В траве, еще покрытой капельками утренней росы, стрекотали кузнечики.
Вика увидела бабочку, большую, красивую бабочку павлиний глаз. Бабочка раскрыла крылья, словно хвалилась рисунком.
— Улетай отсюда, — тихо произнесла Вика, — улетай скорее. Это нехорошее место.
На крыльце дома появилась женщина, считавшая себя медсестрой и требовавшая, чтобы ее звали Аллой. Четыре раза в день она приносила Вике на блюдечке продолговатые таблетки. Вика запивала их кока-колой из банки. Это была привилегия, одна из немногих, вытребованных ею. Такое же ее завоевание, как и разрешение пользоваться собственной косметикой и предметами туалета, носить собственные вещи (все это скопом привезли из ее дома), выкуривать, теперь уже только вечерами, по одной, но ее тонкой сигаре и выпивать порцию виски.
Привилегии как плата за благоразумие. Довольно комфортабельная клетка, к которой она уже начала привыкать.
Да, Вика проявила благоразумие. Шаг за шагом. У нее просто не оставалось другого выхода. Более того, для них для всех не было другого выхода.

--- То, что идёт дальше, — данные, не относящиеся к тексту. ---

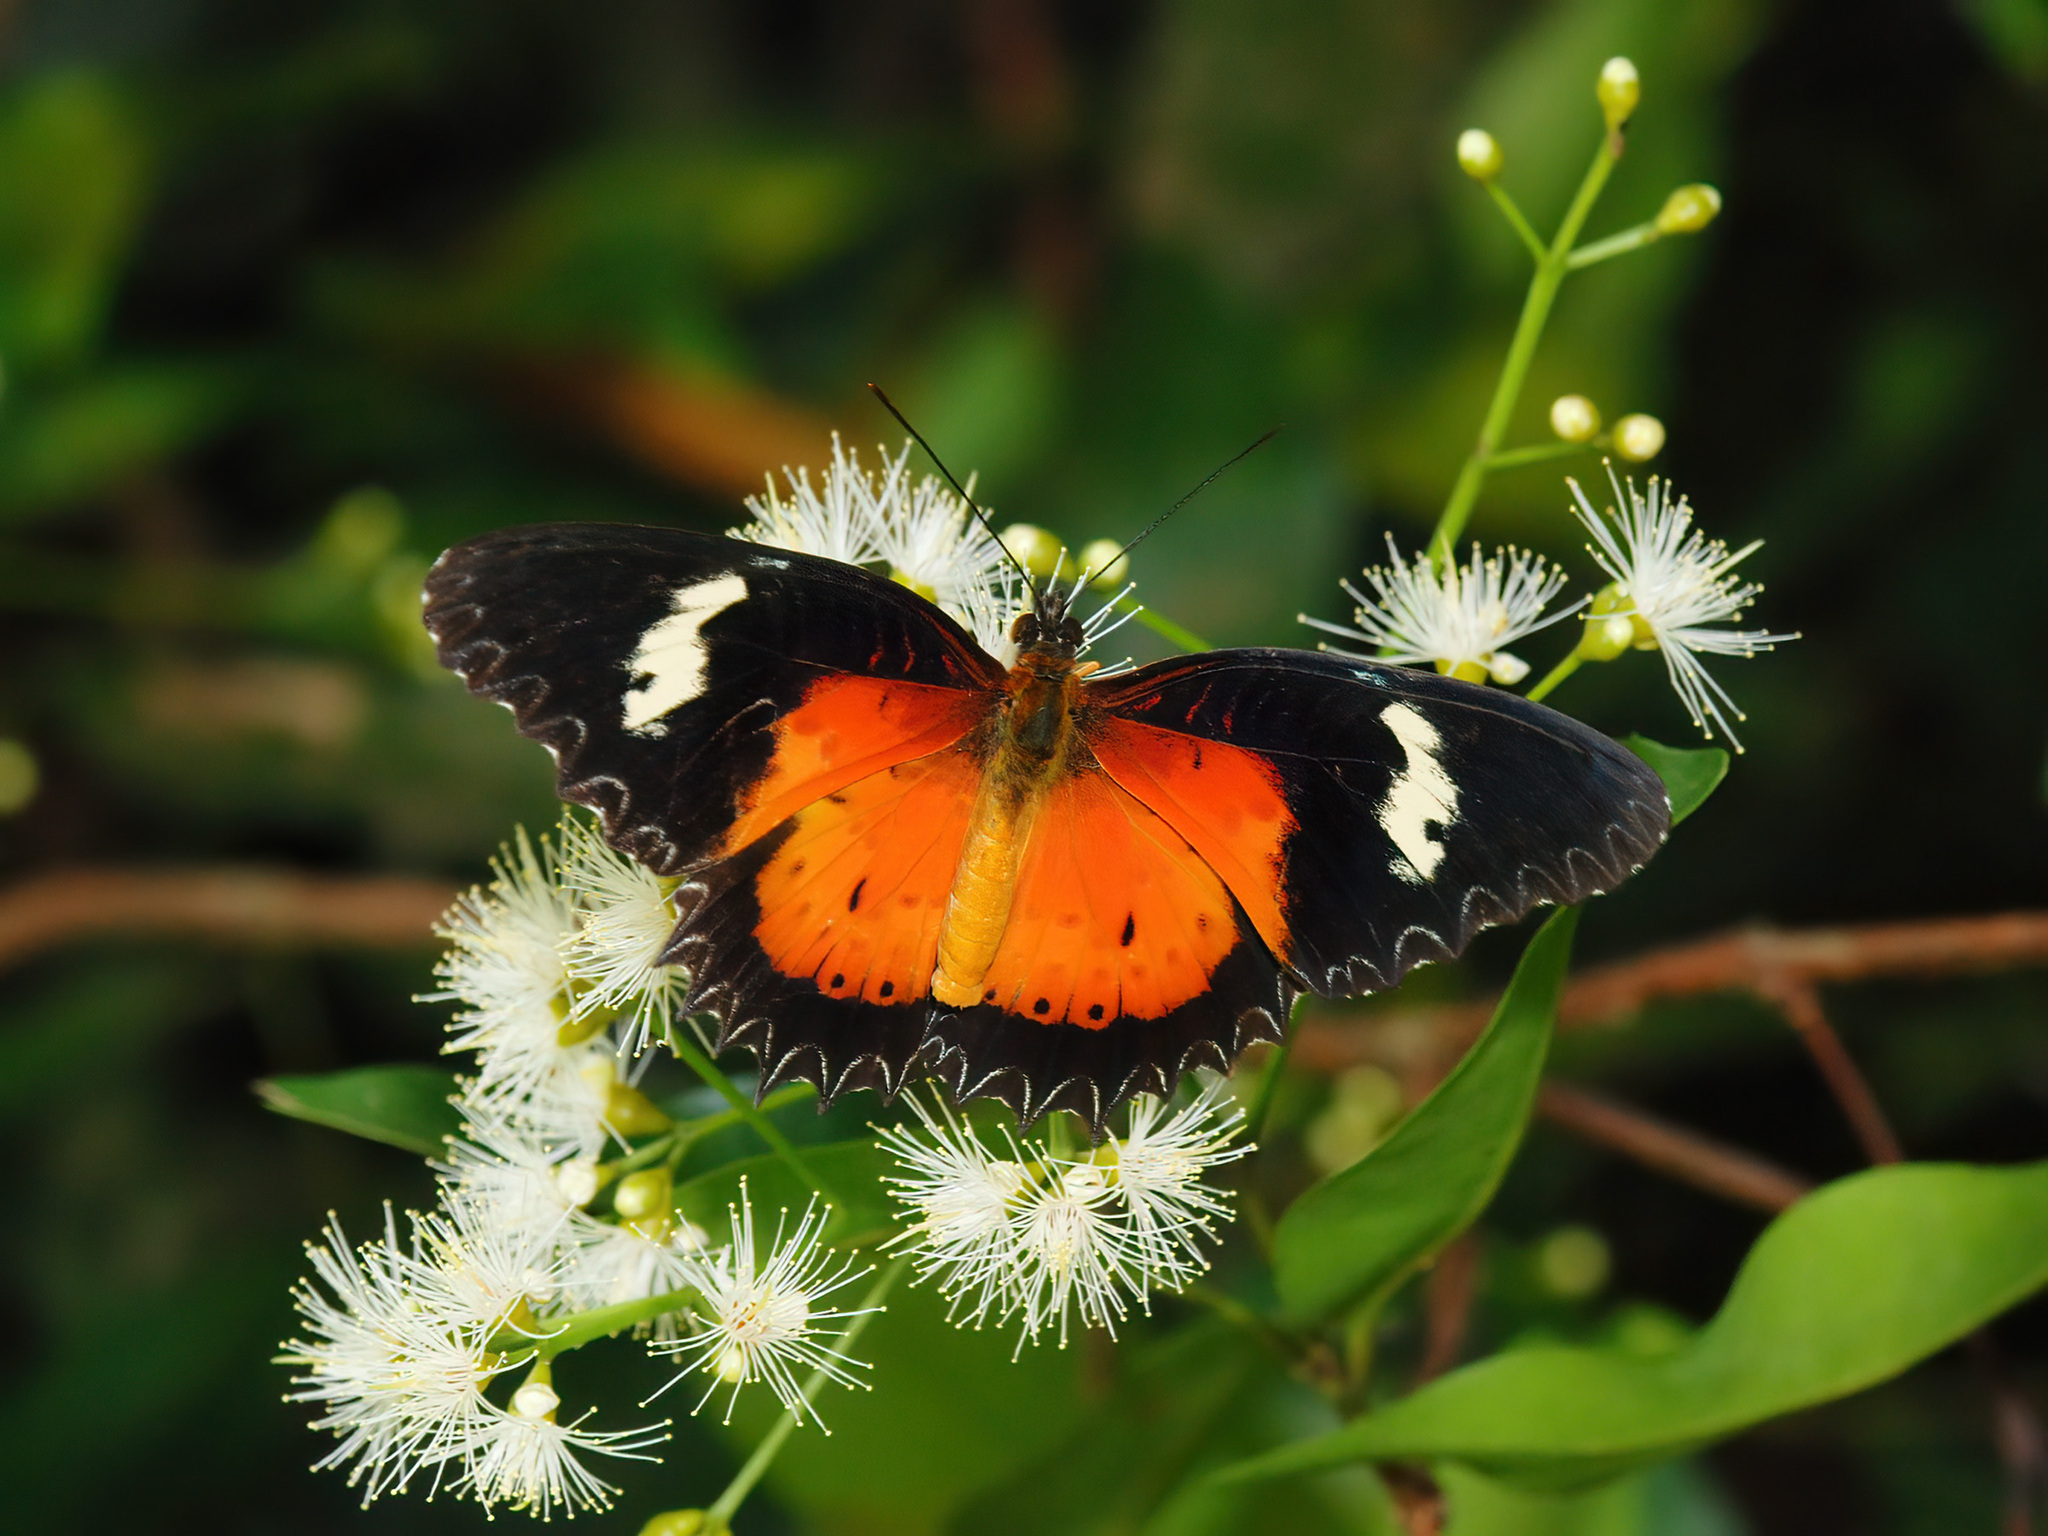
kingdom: Animalia
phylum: Arthropoda
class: Insecta
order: Lepidoptera
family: Nymphalidae
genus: Cethosia
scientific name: Cethosia hypsea
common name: Malayan lacewing butterfly
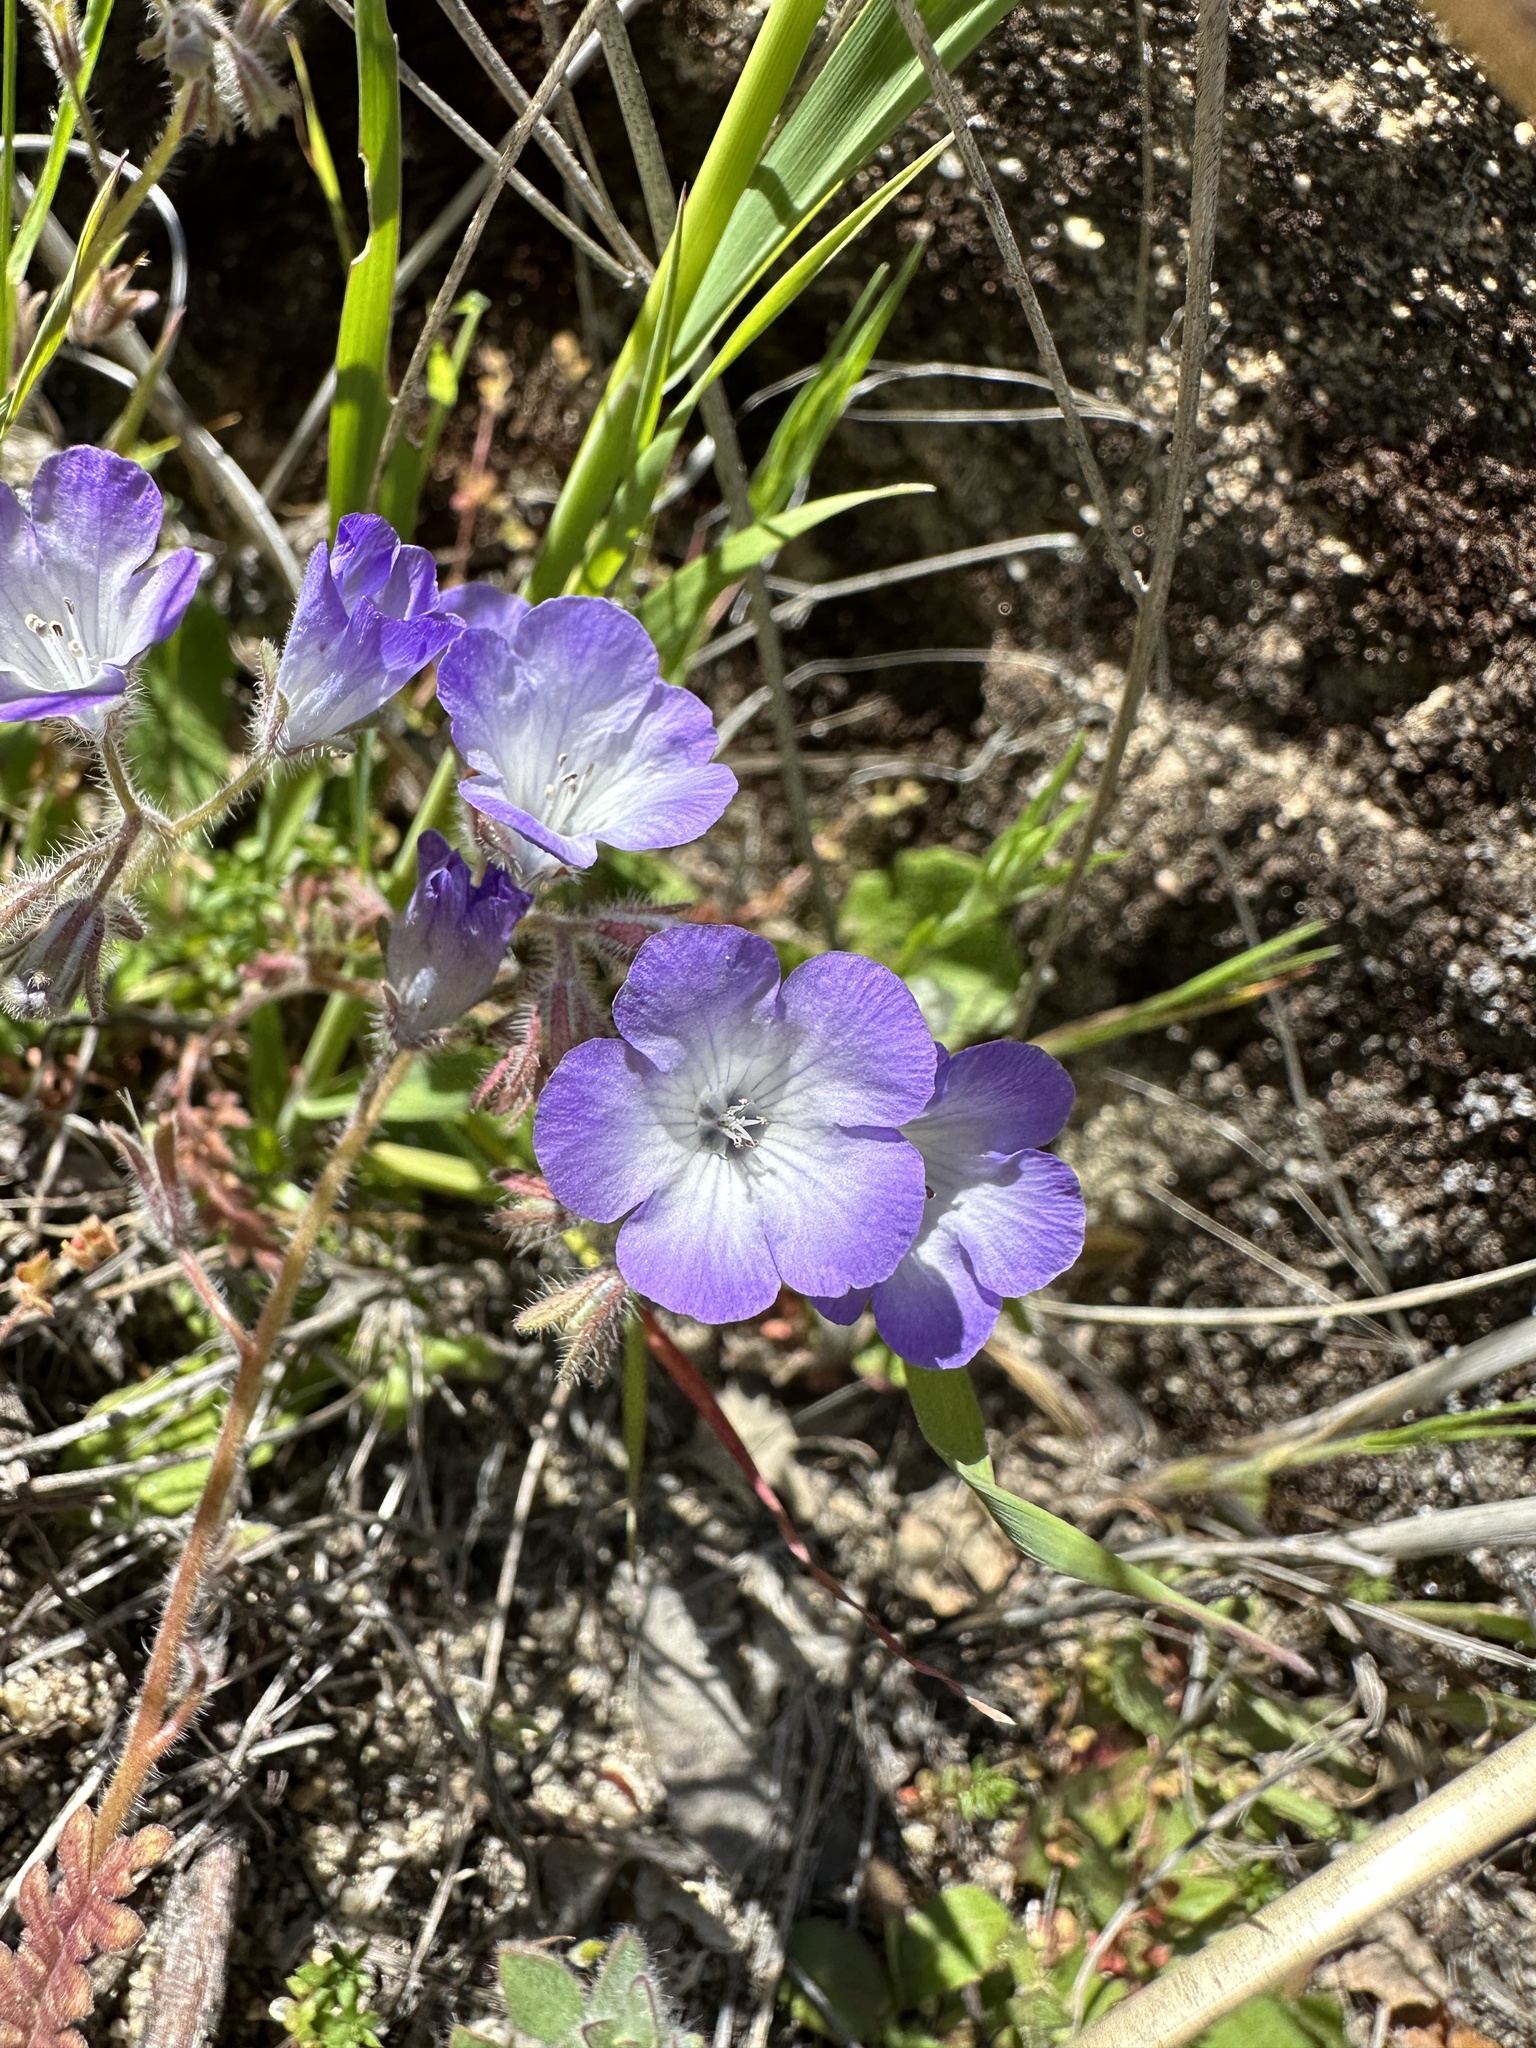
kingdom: Plantae
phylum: Tracheophyta
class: Magnoliopsida
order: Boraginales
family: Hydrophyllaceae
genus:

Эти обезумевшие Пигмалионы из… шлюхи Ладно, держи себя в руках. Ты не должна испытывать гнева. Даже когда только думаешь о ней — не должна. вознамерились создать, как бы это дико ни звучало, ее самое. Им было мало просто внешнего сходства. Они решили получить все. Манеры, привычки, наклонности, прошлое, чуть ли не ее сны. Не без содрогания Вика узнала, что подобная апробированная метода создания двойников существует. И не просто в дешевых фильмах, политических триллерах, где спецслужбы штампуют двойников президента, а в виде напечатанных инструкций и формуляров, помеченных даже не «сверхсекретно», а лишь «ДСП» — «ограниченный доступ». Правда, для того чтобы достичь положительного результата, требовалось добровольное или хотя бы добровольно-принудительное согласие обеих персон. И вот в этом добровольно-принудительном согласии и проявилось Викино благоразумие. Это случилось после нескольких истерик, заканчивающихся, как правило, введением большой дозы «тормозящих» веществ, ну и, конечно, нарозина. По мнению Пигмалионов, нарозин, кроме прямой и несомненной выгоды, предохранял ее также против вероятного выпадения в неконтролируемо развивающуюся депрессию. Этим словам, по всей вероятности, они тоже научились в своих формулярах.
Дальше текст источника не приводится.